# LLM & Chat Streaming

Stream LLM responses in real time with thinking/answer separation, session history, and multi-turn conversations.

## Overview

LLM (Large Language Model) requests on Wiro work differently from standard model runs:

- Responses are delivered via `debugoutput`, not the `outputs` file array
- Streaming `task_output` messages contain structured `thinking` and `answer` arrays — not plain strings
- Multi-turn conversations are supported via `session_id` and `user_id` parameters
- `pexit` is the primary success indicator (outputs will be empty)

Available LLM models include:
- [openai/gpt-5-2](https://wiro.ai/models/openai/gpt-5-2)
- [openai/gpt-oss-20b](https://wiro.ai/models/openai/gpt-oss-20b)
- [qwen/qwen3-5-27b](https://wiro.ai/models/qwen/qwen3-5-27b)

## Session & Chat History

Wiro maintains conversation history per session. By sending a `session_id` and `user_id` parameters:

| Parameter | Type | Required | Description |
|-----------|------|----------|-------------|
| `session_id` | string | No | UUID identifying the conversation session. Reuse for follow-up messages. |
| `user_id` | string | No | UUID identifying the user. |
| `prompt` | string | Yes | The user's message or question. |

```json
// First message — start a new session
{
  "prompt": "What is quantum computing?",
  "session_id": "550e8400-e29b-41d4-a716-446655440000",
  "user_id": "7c9e6679-7425-40de-944b-e07fc1f90ae7"
}

// Follow-up — reuse the same session_id
{
  "prompt": "Can you explain qubits in more detail?",
  "session_id": "550e8400-e29b-41d4-a716-446655440000",
  "user_id": "7c9e6679-7425-40de-944b-e07fc1f90ae7"
}
```

> **Tip:** Generate a UUID for `session_id` when starting a new conversation. Pass the same UUID for all follow-up messages to maintain context.
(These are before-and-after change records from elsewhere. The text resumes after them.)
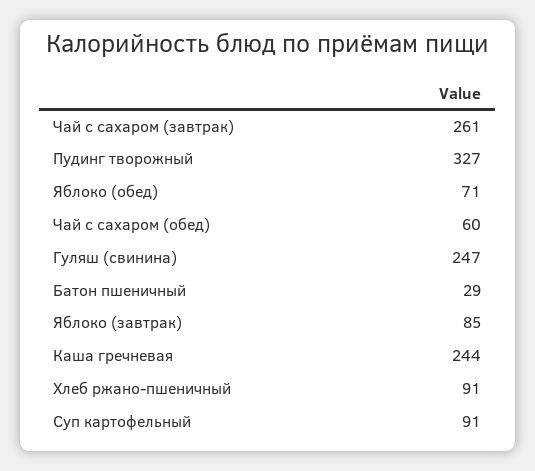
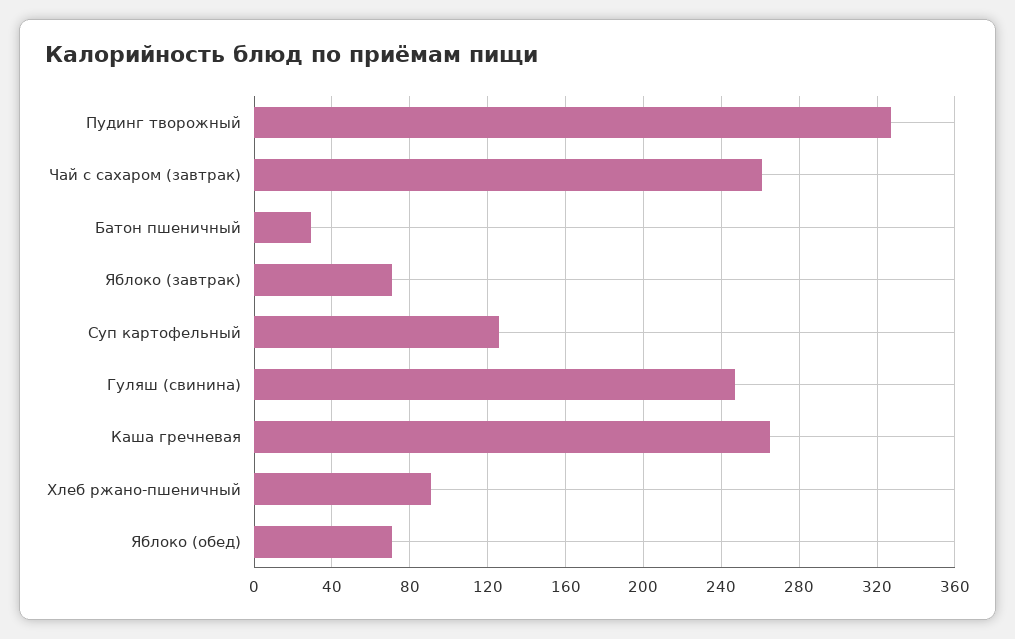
  {
    "Чай с сахаром (завтрак)": 261,
    "Пудинг творожный": 327,
    "Яблоко (обед)": 71,
-   "Чай с сахаром (обед)": 60,
    "Гуляш (свинина)": 247,
    "Батон пшеничный": 29,
-   "Яблоко (завтрак)": 85,
+   "Яблоко (завтрак)": 70,
-   "Каша гречневая": 244,
+   "Каша гречневая": 265,
    "Хлеб ржано-пшеничный": 91,
-   "Суп картофельный": 91
+   "Суп картофельный": 125
  }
## Thinking & Answer Phases

Many LLM models separate their output into two phases:

- **Thinking** — the model's internal reasoning process (chain-of-thought)
- **Answer** — the final response to the user

When streaming via WebSocket, `task_output` messages for LLM models contain a structured object:

```json
{
  "type": "task_output",
  "id": "534574",
  "tasktoken": "eDcCm5yy...",
  "message": {
    "thinking": ["Let me analyze this step by step...", "The key factors are..."],
    "answer": ["Quantum computing uses qubits that can exist in superposition..."]
  }
}
```

| Field | Type | Description |
|-------|------|-------------|
| `message.thinking` | `string[]` | Array of reasoning/chain-of-thought chunks. May be empty. |
| `message.answer` | `string[]` | Array of response chunks. This is the content to show the user. |
| `message.raw` | `string` | Optional raw output before thinking/answer separation. |

> **Note:** Standard (non-LLM) models send `message` as a plain string. LLM models send it as a `{ thinking, answer }` object. Check the type before parsing.

## Streaming Flow

1. **Run** the model with `prompt`, `session_id`, and `user_id`
2. **Connect** to WebSocket and send `task_info`
3. **Receive** `task_output` messages — each contains the growing `thinking` and `answer` arrays
4. **Display** the latest `answer` array content to the user (optionally show `thinking` in a collapsible section)
5. **Complete** — on `task_postprocess_end`, check `pexit` for success

Each `task_output` event contains the **full accumulated** thinking and answer arrays — not just the new chunk. Simply replace your displayed content with the latest arrays.

## Polling Alternative

If you don't need real-time streaming, poll `POST /Task/Detail` instead. The final response will be in `debugoutput` as merged plain text:

```json
{
  "result": true,
  "tasklist": [{
    "status": "task_postprocess_end",
    "pexit": "0",
    "debugoutput": "Quantum computing uses qubits that can exist in superposition...",
    "outputs": []
  }]
}
```

> **Note:** When polling, `debugoutput` contains the merged text. To access separate `thinking` and `answer` arrays, use WebSocket streaming instead.